Further, if a tenant is being evicted for non-payment of rent, the tenant is allowed to prevent the eviction if they cure the non-payment. Moreover, a tenant without a lease has the right to cure the non-payment within 10 days after receipt of the notice, provided that they have not received a notice to quit for non-payment within the last twelve months. If the landlord fails to give tenant notice of these curative rights, the tenant can cure the non-payment up to the answer date; however, this does not otherwise affect the validity of the notice. Subsequently, a tenant under a lease has the right to cure the non-payment up to the answer date, and is not limited in the number of times they can cure.

While drafting notices to quit for clients, and as a meticulous attorney, one must look out for whether the notice has the wrong statutory notice period, the tenancy was terminated on the wrong day, a 14-day notice to quit was served (especially when the non-payment is for a failure to pay an unaccepted rent increase), and when the notice to quit fails to state a reason when one is required.
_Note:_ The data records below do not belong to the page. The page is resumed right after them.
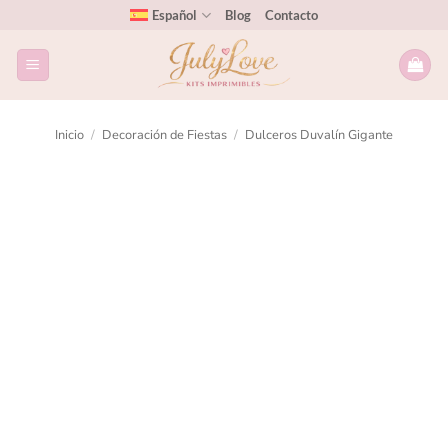
Español
Blog
Contacto
Inicio
/
Decoración de Fiestas
/
Dulceros Duvalín Gigante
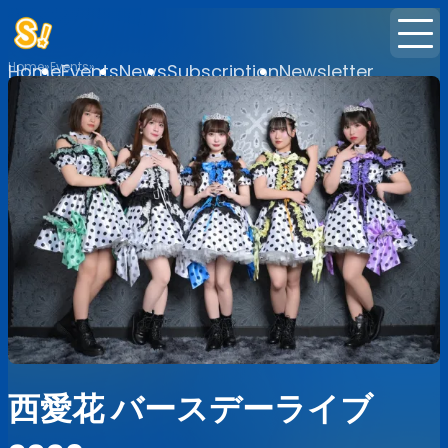
Home
Events
Home
Events
News
Subscription
Newsletter
西愛花 バースデーライブ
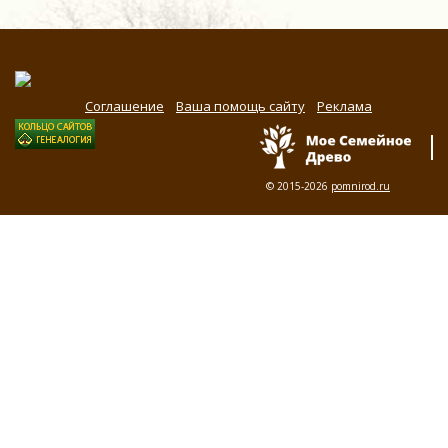
Соглашение
Ваша помощь сайту
Реклама
© 2015-2026
pomnirod.ru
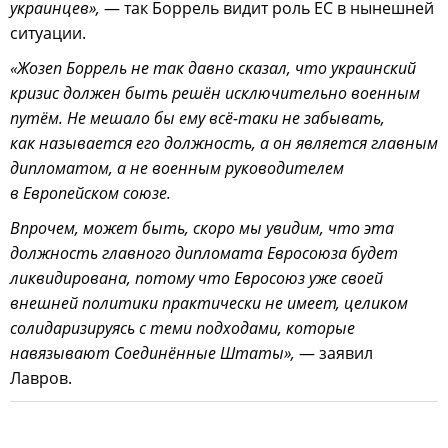
украинцев»,
— так Боррель видит роль ЕС в нынешней
ситуации.
«Жозеп Боррель не так давно сказал, что украинский
кризис должен быть решён исключительно военным
путём. Не мешало бы ему всё-таки не забывать,
как называется его должность, а он является главным
дипломатом, а не военным руководителем
в Европейском союзе.
Впрочем, может быть, скоро мы увидим, что эта
должность главного дипломата Евросоюза будет
ликвидирована, потому что Евросоюз уже своей
внешней политики практически не имеет, целиком
солидаризируясь с теми подходами, которые
навязывают Соединённые Штаты»,
— заявил
Лавров.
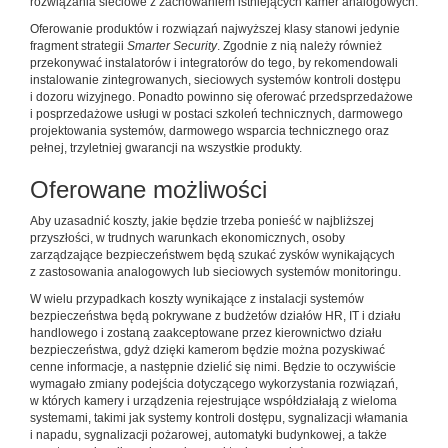
rozwiązania sieciowe z zachowaniem istniejących kamer analogowych.
Oferowanie produktów i rozwiązań najwyższej klasy stanowi jedynie
fragment strategii
Smarter Security
. Zgodnie z nią należy również
przekonywać instalatorów i integratorów do tego, by rekomendowali
instalowanie zintegrowanych, sieciowych systemów kontroli dostępu
i dozoru wizyjnego. Ponadto powinno się oferować przedsprzedażowe
i posprzedażowe usługi w postaci szkoleń technicznych, darmowego
projektowania systemów, darmowego wsparcia technicznego oraz
pełnej, trzyletniej gwarancji na wszystkie produkty.
Oferowane możliwości
Aby uzasadnić koszty, jakie będzie trzeba ponieść w najbliższej
przyszłości, w trudnych warunkach ekonomicznych, osoby
zarządzające bezpieczeństwem będą szukać zysków wynikających
z zastosowania analogowych lub sieciowych systemów monitoringu.
W wielu przypadkach koszty wynikające z instalacji systemów
bezpieczeństwa będą pokrywane z budżetów działów HR, IT i działu
handlowego i zostaną zaakceptowane przez kierownictwo działu
bezpieczeństwa, gdyż dzięki kamerom będzie można pozyskiwać
cenne informacje, a następnie dzielić się nimi. Będzie to oczywiście
wymagało zmiany podejścia dotyczącego wykorzystania rozwiązań,
w których kamery i urządzenia rejestrujące współdziałają z wieloma
systemami, takimi jak systemy kontroli dostępu, sygnalizacji włamania
i napadu, sygnalizacji pożarowej, automatyki budynkowej, a także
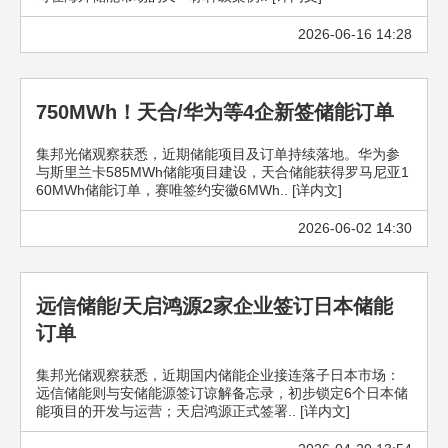
2026-06-16 14:28
750MWh！天合/华为等4企新签储能订单
集邦光储观察获悉，近期储能项目及订单持续落地。华为参
与斯里兰卡585MWh储能项目建设，天合储能获得罗马尼亚1
60MWh储能订单，赛唯签约安徽6MWh.. [详内文]
2026-06-02 14:30
远信储能/天启鸿源2家企业签订日本储能
订单
集邦光储观察获悉，近期国内储能企业接连落子日本市场：
远信储能则与安储能源签订谅解备忘录，初步锁定6个日本储
能项目的开发与运营；天启鸿源正式签署.. [详内文]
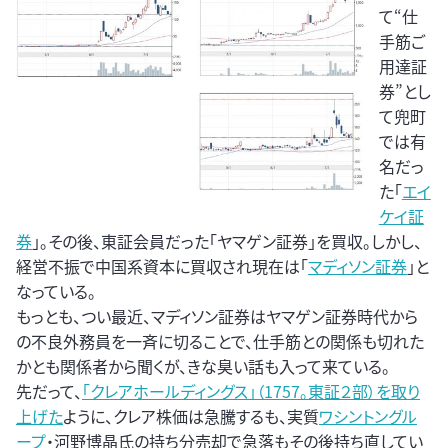
て“仕
手筋ご
用達証
券”とし
て兜町
では有
名だっ
た「
エイ
ケイ証
券
」。その後、東証会員だった「ヤマゲン証券」を買収。しかし、
経営不振で中国系資本に買収され現在は「
マディソン証券
」と
なっている。
もっとも、つい最近、マディソン証券はヤマゲン証券時代から
の不良外務員を一斉に切ることで、仕手筋との関係も切れた
かとも関係者から聞くが、きな臭い話も入って来ている。
先だって、
「クレアホールディングス」（1757。東証２部）を取り
上げた
ように、クレア株価は急騰するも、実質
ワシントングル
ープ
・河野博晶氏の持ち分売却で急落もその後持ち直してい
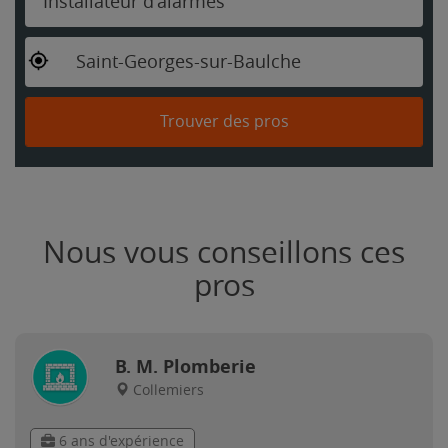
Installateur d'alarmes
Saint-Georges-sur-Baulche
Trouver des pros
Nous vous conseillons ces
pros
B. M. Plomberie
Collemiers
6 ans d'expérience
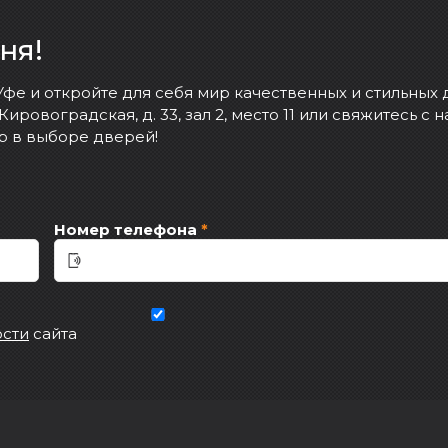
ня!
фе и откройте для себя мир качественных и стильных 
. Кировоградская, д. 33, зал 2, место 11 или свяжитесь с
р в выборе дверей!
Номер телефона
*
сти сайта
*
ости
сайта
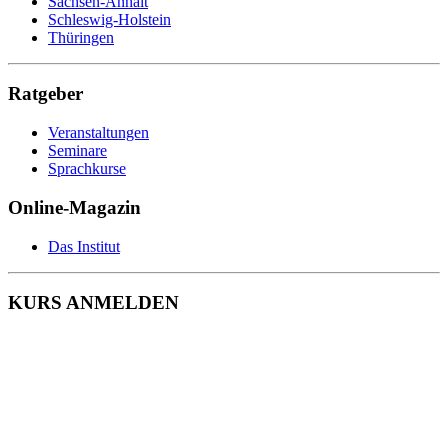
Sachsen-Anhalt
Schleswig-Holstein
Thüringen
Ratgeber
Veranstaltungen
Seminare
Sprachkurse
Online-Magazin
Das Institut
KURS ANMELDEN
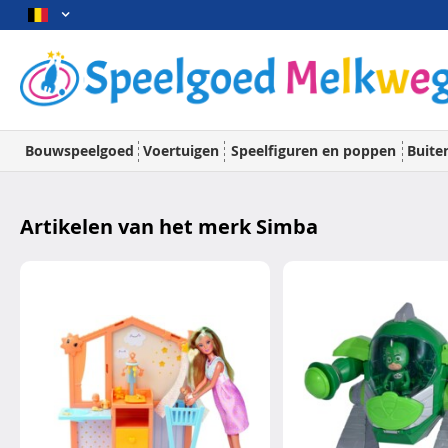
Bouwspeelgoed
Voertuigen
Speelfiguren en poppen
Buite
Artikelen van het merk Simba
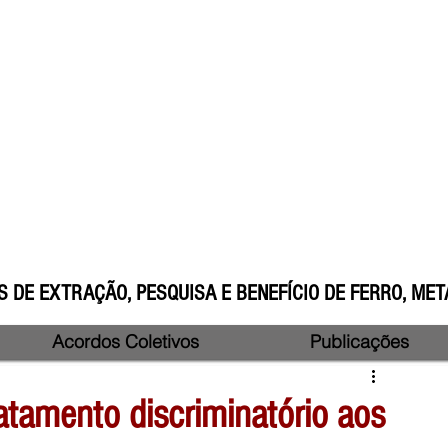
 DE EXTRAÇÃO, PESQUISA E BENEFÍCIO DE FERRO, META
Acordos Coletivos
Publicações
atamento discriminatório aos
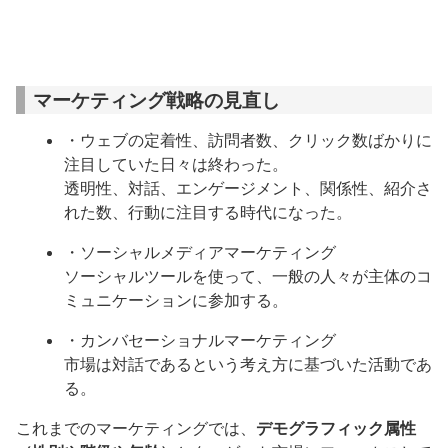
マーケティング戦略の見直し
・ウェブの定着性、訪問者数、クリック数ばかりに
注目していた日々は終わった。
透明性、対話、エンゲージメント、関係性、紹介さ
れた数、行動に注目する時代になった。
・ソーシャルメディアマーケティング
ソーシャルツールを使って、一般の人々が主体のコ
ミュニケーションに参加する。
・カンバセーショナルマーケティング
市場は対話であるという考え方に基づいた活動であ
る。
これまでのマーケティングでは、
デモグラフィック属性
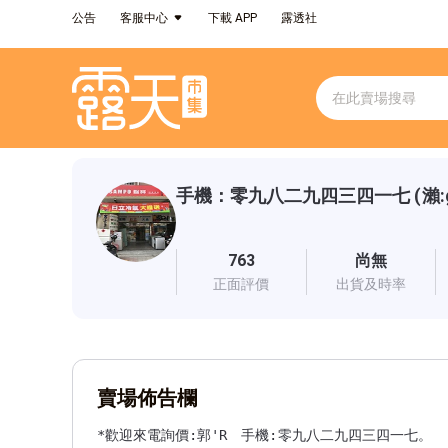
公告
客服中心
下載 APP
露透社
手機：零九八二九四三四一七 (瀨:guo
763
尚無
正面評價
出貨及時率
賣場佈告欄
*歡迎來電詢價:郭'R　手機:零九八二九四三四一七。
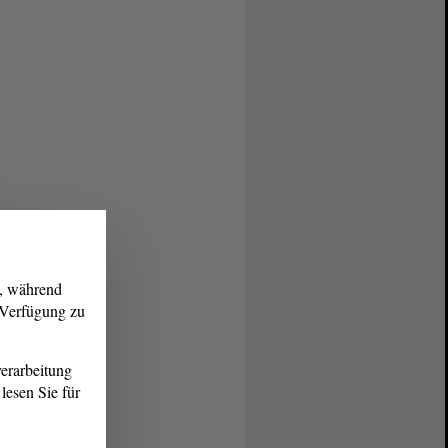
g, während
r Verfügung zu
erarbeitung
lesen Sie für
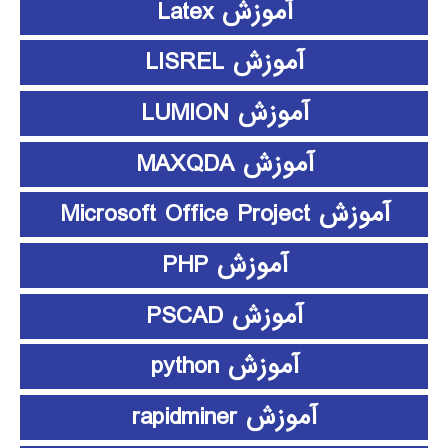
آموزش Latex
آموزش LISREL
آموزش LUMION
آموزش MAXQDA
آموزش Microsoft Office Project
آموزش PHP
آموزش PSCAD
آموزش python
آموزش rapidminer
Further, Rule 2(d) as stated in the Uniform Summary Process guide requires that the Plaintiff state the reason(s) for eviction on the Summons and Complaint with sufficient particularity and completeness because it enables a defendant to understand the reasons for the requested eviction, and the facts underlying those reasons.

Sometimes the landlord is attempting to evict the tenant for grounds that were not previously stated in the notice to quit. In this case, the landlord is confined to the grounds assigned in his notice to quit. It is extremely important for the landlord to be certain that the reason for the eviction is the same reason expressed in the notice to quit U.S.P.R. 2(d).1

In Massachusetts, some landlords are going about serving the tenants in the wrong way. It has been common practice for many landlords to serve the tenant with a 14-day notice to quit concurrent with a 30-day notice to quit. This practice is improper. It has long been the law in this Commonwealth that a landlord "may not blow hot and blow cold, and must choose one position and stick with it, whereby tenants are entitled under state law to unequivocal notices from their landlords."2

By sending these two notices to quit simultaneously, or within days apart, a landlord sends a mixed message to the tenant about the status of his or her tenancy, the timing of its termination, and whether there were steps he or she could take to reinstate the tenancy.3 In this instance, the two notices cannot be read consistently with one another, as they deprive the tenant of his or her statutory cure rights to reinstate the tenancy. As the landlord's notice indicates, he will proceed with eviction based on the first notice, even if tenant pays the outstanding rent by the curative deadlines. This practice should be discouraged by landlords, and thus challenged by tenants.

When a tenant or the tenant's attorney effectively argues one of these procedural motions to dismiss, the adjudication will not be on the merits, thereby leaving the landlord to re-commence suite. Thus the tenant's only value is one of a transactional time of delay, given that the landlord must start the summary process anew.

Many times in a summary process case, the tenant's greatest gift and desire is to be given more time in order to find suitable housing accommodations. Therefore, utilizing these procedural defenses as a tenant's attorney is a valuable tool, and is in the best interests of your client. Accordingly, the gift of time is also very important to both the landlord and the landlord's attorney. Mastering these rules will effectively avoid refilling out forms and wasting precious time.

 

1See Roseman v. Day, 345 Mass. 93, 98  (1962); Strycharski v. Spillane, 320 Mass. 382, 384-85  (1946); Flaschner Judicial Institute, Residential Summary Process Bench Book (1991) citing Tuttle v. Bean, 54 Mass. 275 (1847).  See also Pine Grove Village, Inc. v. Cardullo, 2001 Mass. App. Div. 234, 235(holding that it is incumbent upon owner to establish that tenant committed those violations of the terms of the lease specifically identified and alleged in the notice to quit).

2Maguire v. Haddad,325 Mass. 590, 593 (1950).

3See Thomas v. Pelletier, Hampden Housing Court, SP2006-S87 (Abrash kin, J., May 23, 1987).